▶ _What is needed_: Copy only the listing lines starting at the line that contains "On Tuesday, where" and ending at the line that contains "2:45 PM -- neither: three", switching "bottom edge" to "lower edge" and keeping everything else the same. Leave the picture out of your copy.

▶ _Dataset records_:
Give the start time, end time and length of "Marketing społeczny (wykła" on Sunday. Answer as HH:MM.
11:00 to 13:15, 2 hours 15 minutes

* * *

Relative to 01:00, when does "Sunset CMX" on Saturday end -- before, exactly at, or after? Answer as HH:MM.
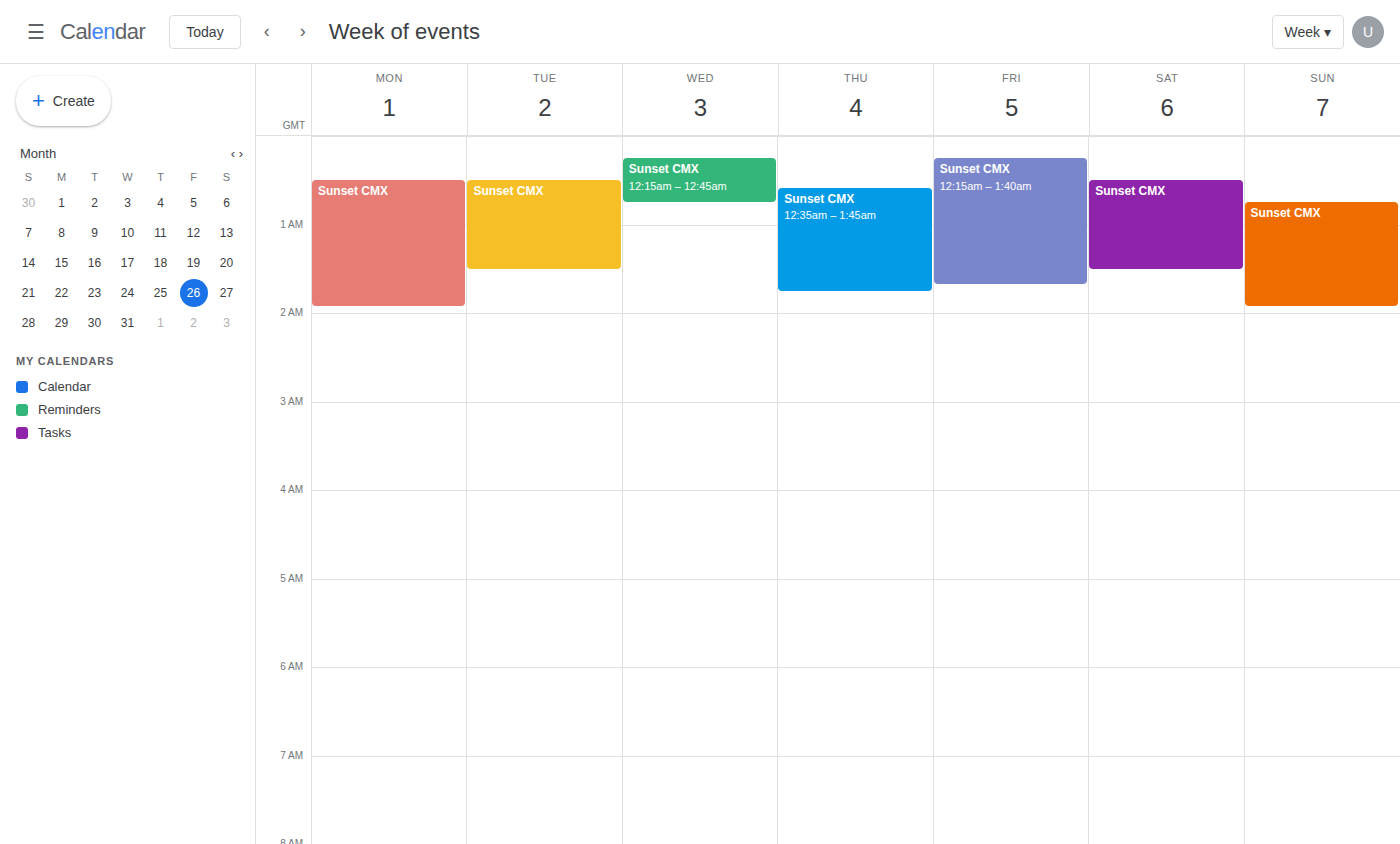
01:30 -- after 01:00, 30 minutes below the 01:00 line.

...

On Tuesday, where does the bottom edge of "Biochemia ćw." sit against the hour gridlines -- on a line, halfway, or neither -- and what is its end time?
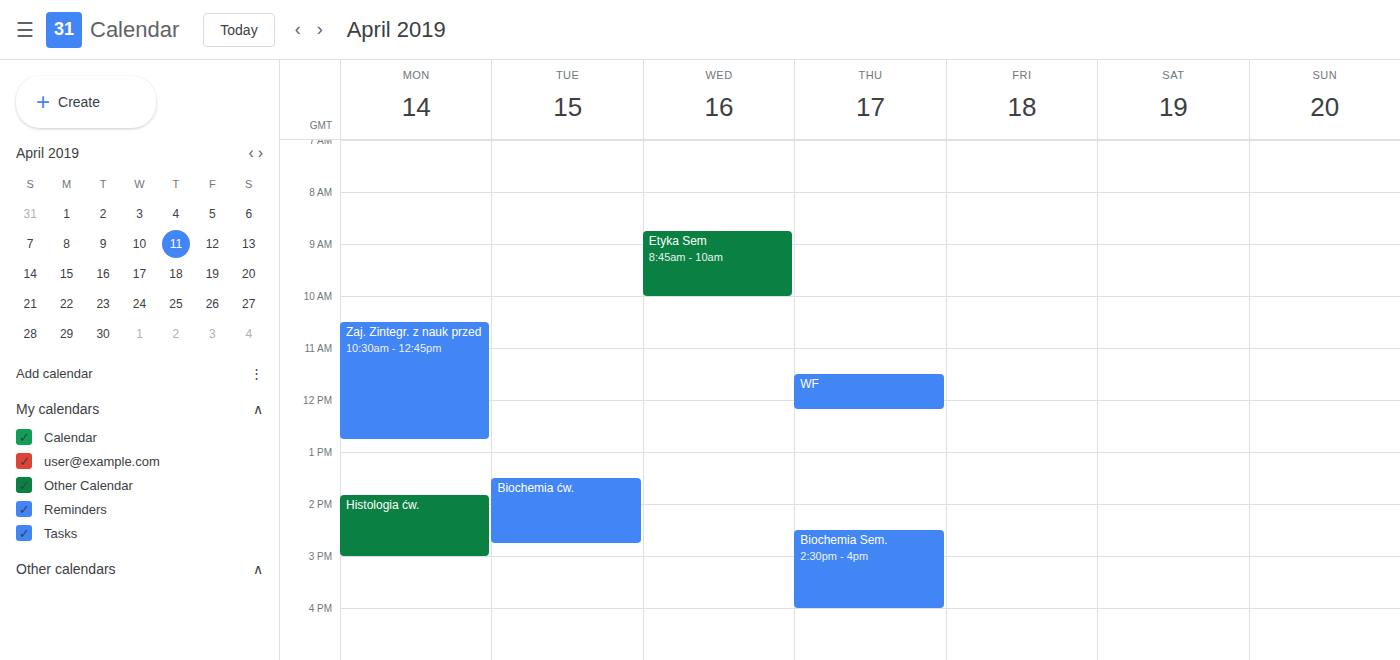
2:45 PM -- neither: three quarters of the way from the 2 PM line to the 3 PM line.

▶ _Worked solution_:
On Tuesday, where does the lower edge of "Biochemia ćw." sit against the hour gridlines -- on a line, halfway, or neither -- and what is its end time?
2:45 PM -- neither: three quarters of the way from the 2 PM line to the 3 PM line.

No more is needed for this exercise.